[Your objective]
The answer must be every line of the data that holds the word "construction".

Stored data entries:
== Segment start ==

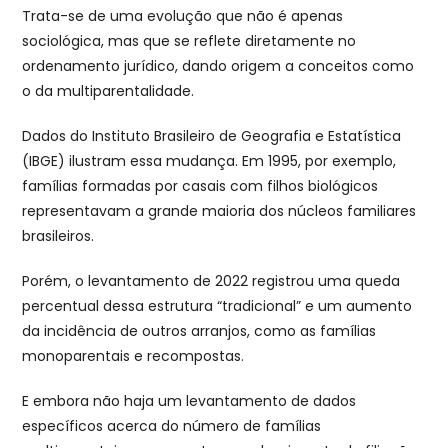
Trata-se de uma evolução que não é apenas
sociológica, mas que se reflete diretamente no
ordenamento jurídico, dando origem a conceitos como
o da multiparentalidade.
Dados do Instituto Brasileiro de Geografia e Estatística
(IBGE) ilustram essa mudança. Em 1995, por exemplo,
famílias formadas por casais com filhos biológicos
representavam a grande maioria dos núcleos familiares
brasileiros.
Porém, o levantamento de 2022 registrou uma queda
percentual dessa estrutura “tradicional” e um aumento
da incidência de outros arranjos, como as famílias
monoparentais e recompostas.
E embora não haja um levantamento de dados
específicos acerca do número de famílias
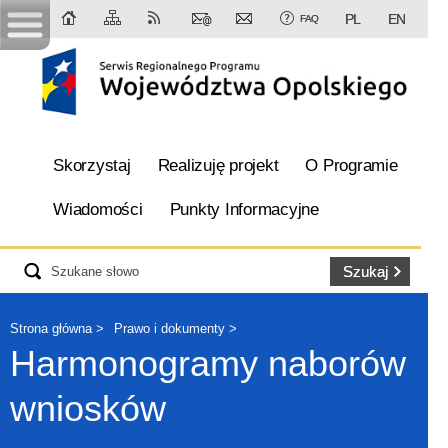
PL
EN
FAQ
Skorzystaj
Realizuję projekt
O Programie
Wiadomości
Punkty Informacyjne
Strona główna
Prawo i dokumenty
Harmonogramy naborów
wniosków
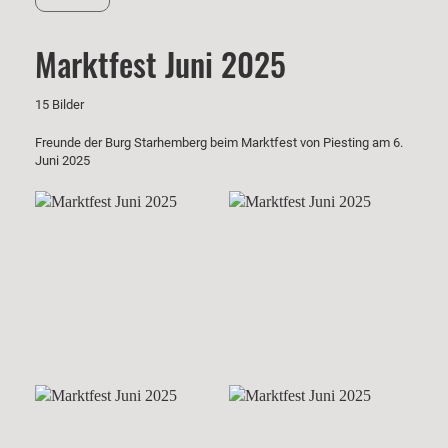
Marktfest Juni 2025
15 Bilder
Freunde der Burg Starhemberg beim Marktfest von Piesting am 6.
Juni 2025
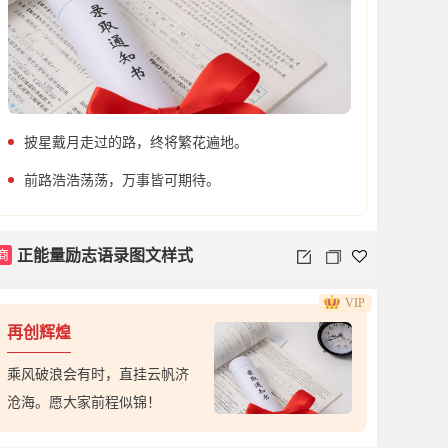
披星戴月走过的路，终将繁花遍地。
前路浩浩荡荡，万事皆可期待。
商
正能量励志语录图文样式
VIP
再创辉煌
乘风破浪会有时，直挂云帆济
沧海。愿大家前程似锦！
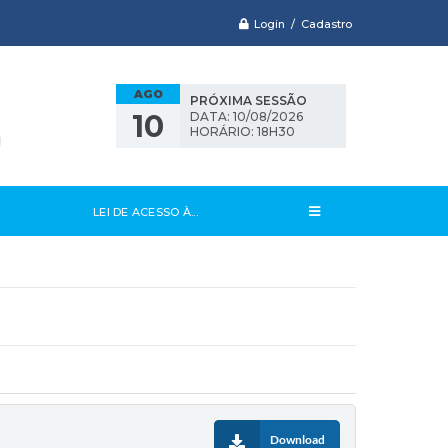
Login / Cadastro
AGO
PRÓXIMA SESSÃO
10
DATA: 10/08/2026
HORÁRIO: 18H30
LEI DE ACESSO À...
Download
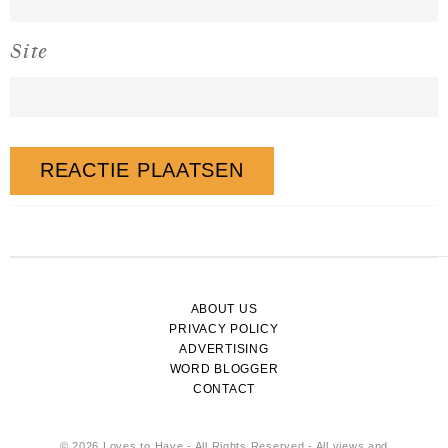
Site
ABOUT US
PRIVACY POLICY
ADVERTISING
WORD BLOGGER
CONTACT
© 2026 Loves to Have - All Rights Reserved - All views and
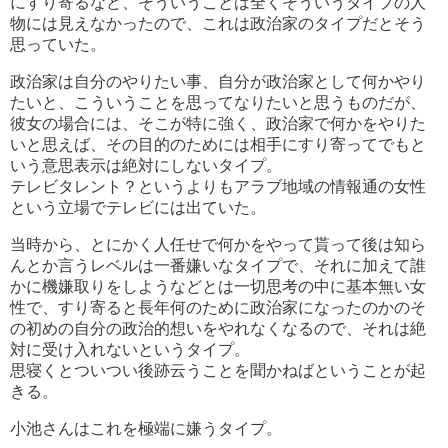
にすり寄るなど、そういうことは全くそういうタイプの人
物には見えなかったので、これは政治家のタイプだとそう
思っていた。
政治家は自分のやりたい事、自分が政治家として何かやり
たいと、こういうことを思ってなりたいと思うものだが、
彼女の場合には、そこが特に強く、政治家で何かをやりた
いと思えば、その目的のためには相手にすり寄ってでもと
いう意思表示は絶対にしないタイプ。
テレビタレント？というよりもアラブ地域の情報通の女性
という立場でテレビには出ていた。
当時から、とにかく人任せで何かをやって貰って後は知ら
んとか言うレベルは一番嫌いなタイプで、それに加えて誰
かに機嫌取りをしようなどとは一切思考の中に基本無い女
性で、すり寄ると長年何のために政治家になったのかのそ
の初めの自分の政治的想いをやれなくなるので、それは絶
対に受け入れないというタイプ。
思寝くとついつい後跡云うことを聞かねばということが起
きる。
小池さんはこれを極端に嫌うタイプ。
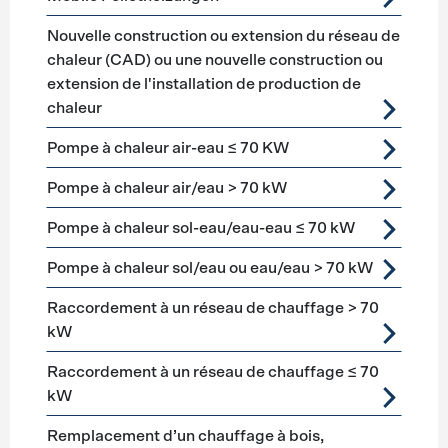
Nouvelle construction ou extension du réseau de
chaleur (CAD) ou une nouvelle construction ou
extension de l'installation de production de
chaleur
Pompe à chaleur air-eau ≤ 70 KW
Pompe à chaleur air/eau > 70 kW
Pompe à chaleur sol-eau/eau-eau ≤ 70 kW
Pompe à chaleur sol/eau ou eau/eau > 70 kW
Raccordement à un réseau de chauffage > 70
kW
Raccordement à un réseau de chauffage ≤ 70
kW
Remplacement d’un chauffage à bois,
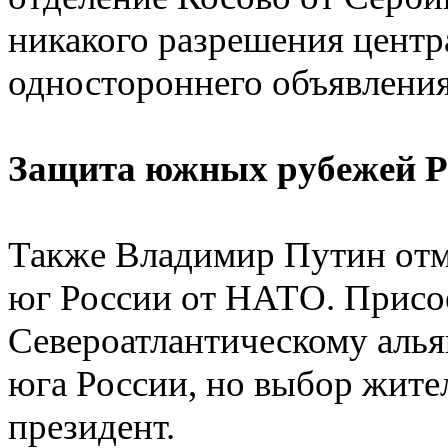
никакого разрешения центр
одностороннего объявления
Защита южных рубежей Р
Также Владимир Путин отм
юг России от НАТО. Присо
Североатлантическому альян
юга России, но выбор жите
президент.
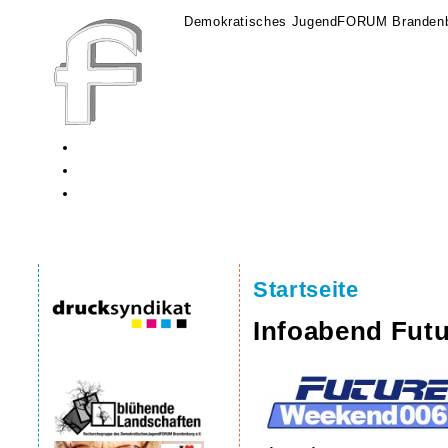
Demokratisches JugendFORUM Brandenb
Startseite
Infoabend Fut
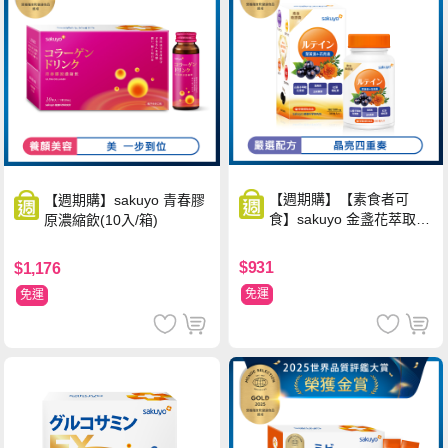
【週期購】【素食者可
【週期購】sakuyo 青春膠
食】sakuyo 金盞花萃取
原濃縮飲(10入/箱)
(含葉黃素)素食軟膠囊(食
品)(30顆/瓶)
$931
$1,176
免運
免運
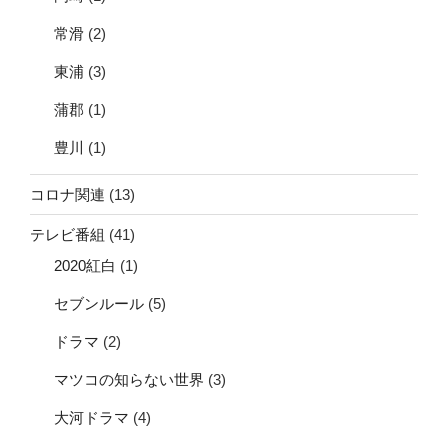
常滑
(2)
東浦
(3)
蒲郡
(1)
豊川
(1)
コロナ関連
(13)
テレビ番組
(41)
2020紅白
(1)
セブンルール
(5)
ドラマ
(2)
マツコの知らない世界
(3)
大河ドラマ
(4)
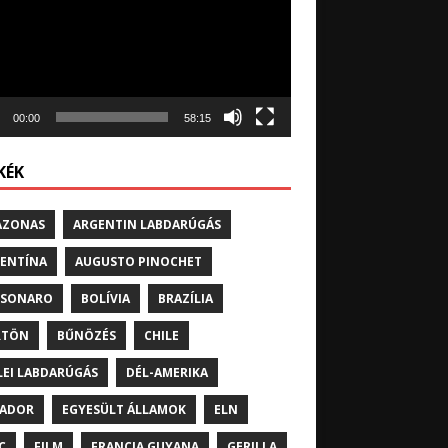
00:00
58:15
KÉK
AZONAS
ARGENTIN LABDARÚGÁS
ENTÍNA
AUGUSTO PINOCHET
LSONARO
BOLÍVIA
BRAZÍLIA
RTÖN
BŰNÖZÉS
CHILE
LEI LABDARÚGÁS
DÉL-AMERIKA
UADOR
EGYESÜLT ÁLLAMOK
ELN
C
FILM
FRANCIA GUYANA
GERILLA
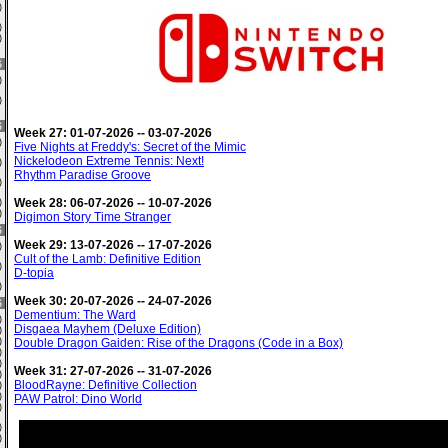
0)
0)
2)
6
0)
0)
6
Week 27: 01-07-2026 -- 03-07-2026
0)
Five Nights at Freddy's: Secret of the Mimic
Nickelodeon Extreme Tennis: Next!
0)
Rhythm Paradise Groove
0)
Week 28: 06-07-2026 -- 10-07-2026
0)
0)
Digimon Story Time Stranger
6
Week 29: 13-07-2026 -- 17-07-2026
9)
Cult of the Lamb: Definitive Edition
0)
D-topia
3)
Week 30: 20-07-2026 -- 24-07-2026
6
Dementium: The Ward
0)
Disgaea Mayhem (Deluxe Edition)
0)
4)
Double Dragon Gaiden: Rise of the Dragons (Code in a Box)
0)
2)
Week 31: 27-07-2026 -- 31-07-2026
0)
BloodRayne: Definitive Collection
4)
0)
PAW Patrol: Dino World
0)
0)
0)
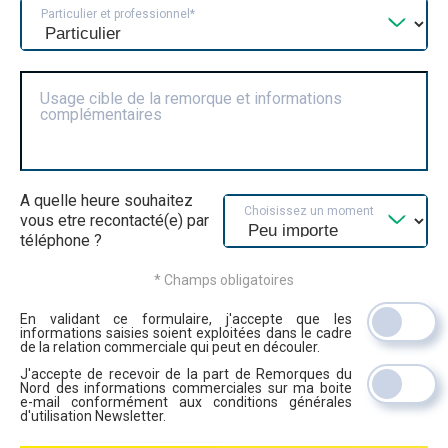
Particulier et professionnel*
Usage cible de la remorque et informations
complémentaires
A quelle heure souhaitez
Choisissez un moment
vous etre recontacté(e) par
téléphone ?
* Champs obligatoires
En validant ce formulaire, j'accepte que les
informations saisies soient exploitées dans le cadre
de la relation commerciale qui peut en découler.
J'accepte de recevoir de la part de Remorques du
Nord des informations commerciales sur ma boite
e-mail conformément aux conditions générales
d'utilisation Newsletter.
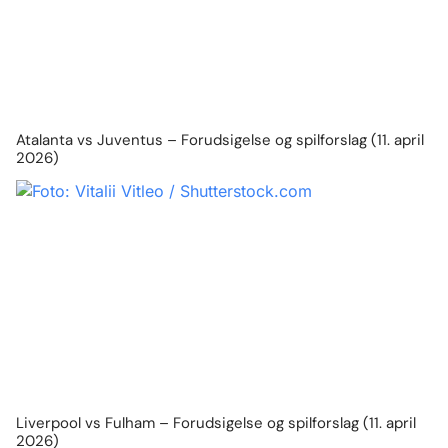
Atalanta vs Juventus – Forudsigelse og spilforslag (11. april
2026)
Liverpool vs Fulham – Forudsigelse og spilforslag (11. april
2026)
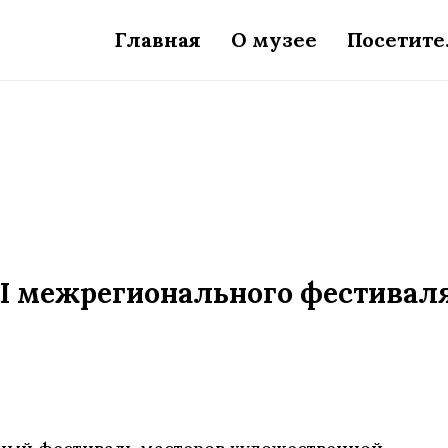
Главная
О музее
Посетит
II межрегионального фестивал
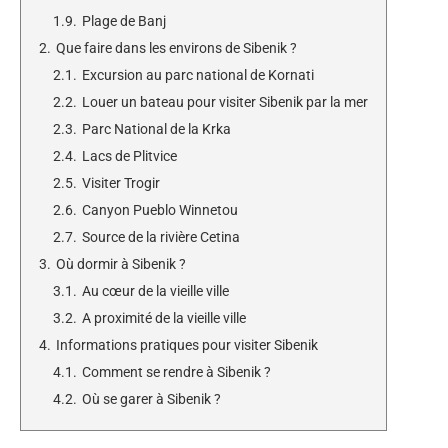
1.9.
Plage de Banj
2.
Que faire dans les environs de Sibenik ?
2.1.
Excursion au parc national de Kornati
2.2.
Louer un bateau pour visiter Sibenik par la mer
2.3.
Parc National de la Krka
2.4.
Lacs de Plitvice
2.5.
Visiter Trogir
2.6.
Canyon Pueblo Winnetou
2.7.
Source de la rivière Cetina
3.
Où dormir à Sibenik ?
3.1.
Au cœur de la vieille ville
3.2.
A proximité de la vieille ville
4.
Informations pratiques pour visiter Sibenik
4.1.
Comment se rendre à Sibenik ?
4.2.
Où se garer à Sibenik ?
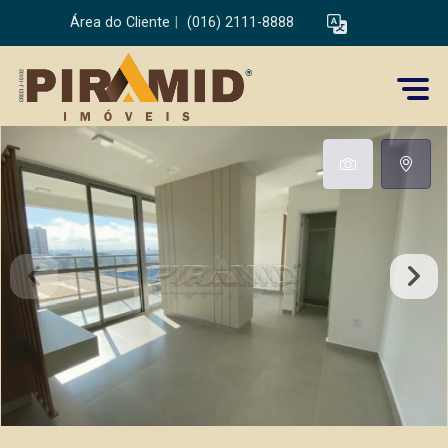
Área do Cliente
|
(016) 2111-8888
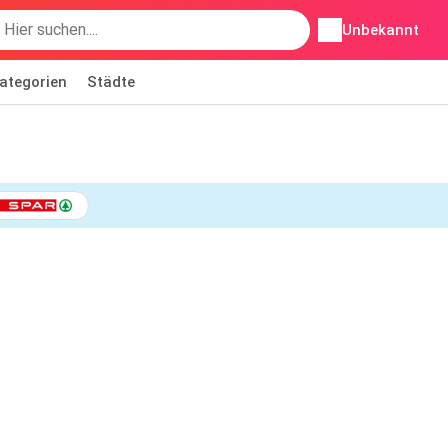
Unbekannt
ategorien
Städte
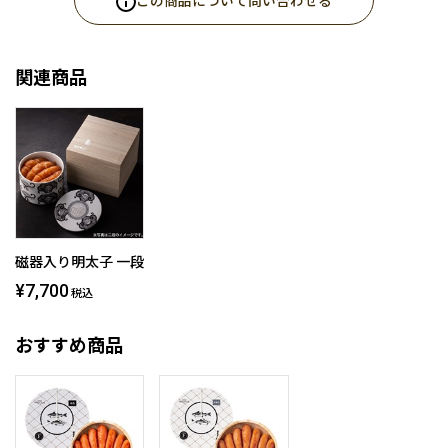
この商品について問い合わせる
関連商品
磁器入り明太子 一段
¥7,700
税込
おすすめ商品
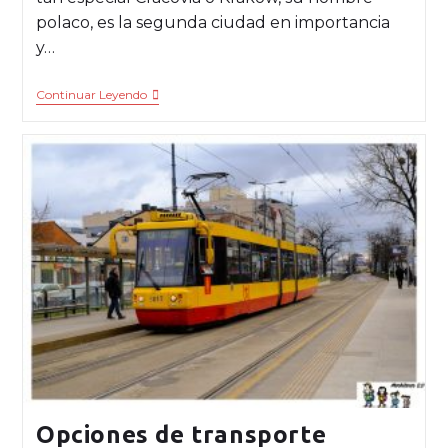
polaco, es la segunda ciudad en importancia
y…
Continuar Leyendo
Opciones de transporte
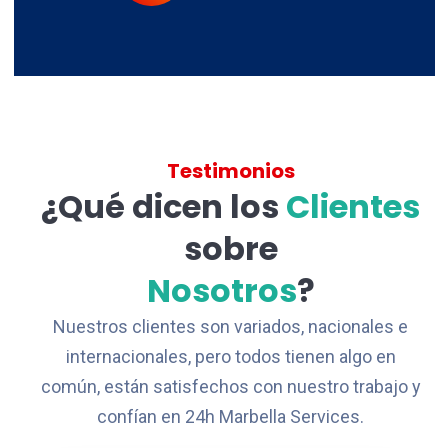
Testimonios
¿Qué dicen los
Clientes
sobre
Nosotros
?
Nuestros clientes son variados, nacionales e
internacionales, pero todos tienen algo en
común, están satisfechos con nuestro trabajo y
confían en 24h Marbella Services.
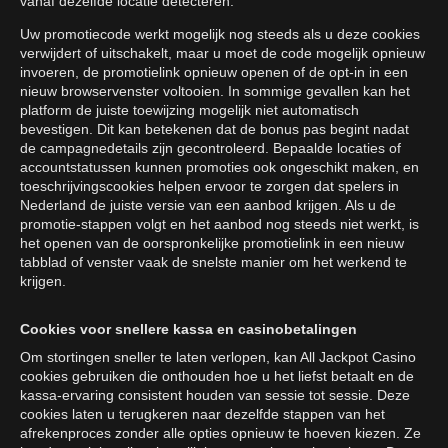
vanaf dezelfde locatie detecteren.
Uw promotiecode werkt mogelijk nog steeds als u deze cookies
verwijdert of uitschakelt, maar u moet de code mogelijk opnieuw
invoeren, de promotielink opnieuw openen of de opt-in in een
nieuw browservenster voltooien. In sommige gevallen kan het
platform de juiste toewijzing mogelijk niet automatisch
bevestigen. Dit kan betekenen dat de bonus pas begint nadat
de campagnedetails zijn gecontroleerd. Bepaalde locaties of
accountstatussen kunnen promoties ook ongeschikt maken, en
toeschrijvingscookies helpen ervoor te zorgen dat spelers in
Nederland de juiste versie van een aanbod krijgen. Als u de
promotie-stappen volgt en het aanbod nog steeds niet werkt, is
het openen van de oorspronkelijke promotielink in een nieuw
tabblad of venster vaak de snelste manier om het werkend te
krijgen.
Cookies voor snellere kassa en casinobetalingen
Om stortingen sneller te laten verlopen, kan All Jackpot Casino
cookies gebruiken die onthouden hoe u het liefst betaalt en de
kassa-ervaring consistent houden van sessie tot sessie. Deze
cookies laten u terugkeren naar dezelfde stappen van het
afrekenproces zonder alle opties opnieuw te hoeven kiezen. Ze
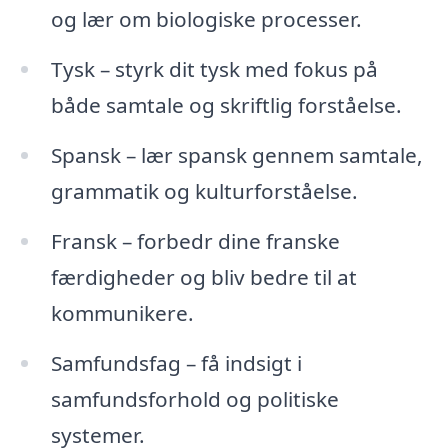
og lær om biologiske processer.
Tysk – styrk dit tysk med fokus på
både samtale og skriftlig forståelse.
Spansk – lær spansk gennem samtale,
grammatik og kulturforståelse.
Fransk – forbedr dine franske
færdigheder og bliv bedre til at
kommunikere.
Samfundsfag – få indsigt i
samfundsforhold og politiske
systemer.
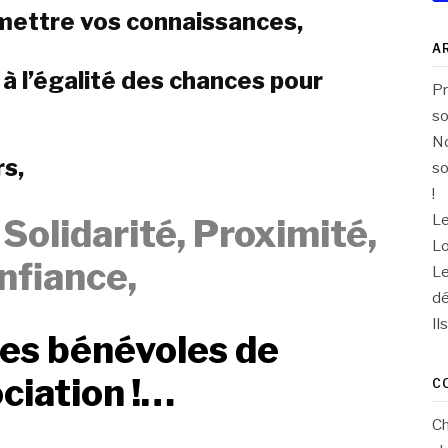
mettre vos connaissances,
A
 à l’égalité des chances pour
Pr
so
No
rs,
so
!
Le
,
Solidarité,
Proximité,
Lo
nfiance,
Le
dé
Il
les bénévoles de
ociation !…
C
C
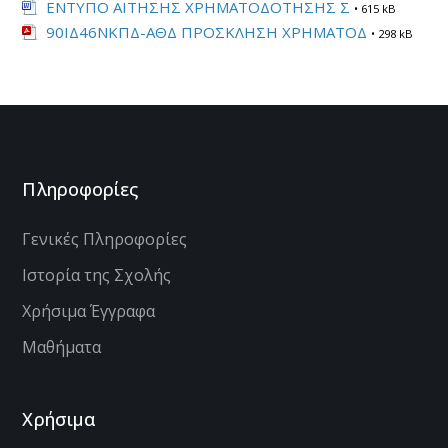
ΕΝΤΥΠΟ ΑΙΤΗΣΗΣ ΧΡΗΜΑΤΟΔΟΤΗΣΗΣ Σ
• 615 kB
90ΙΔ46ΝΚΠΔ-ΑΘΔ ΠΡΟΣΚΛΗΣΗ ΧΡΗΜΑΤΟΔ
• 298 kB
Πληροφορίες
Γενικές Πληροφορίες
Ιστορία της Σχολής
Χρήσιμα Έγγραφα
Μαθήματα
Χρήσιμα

== Segment end ==

[Exercise answer]
Nouvelle construction ou extension du réseau de
chaleur (CAD) ou une nouvelle construction ou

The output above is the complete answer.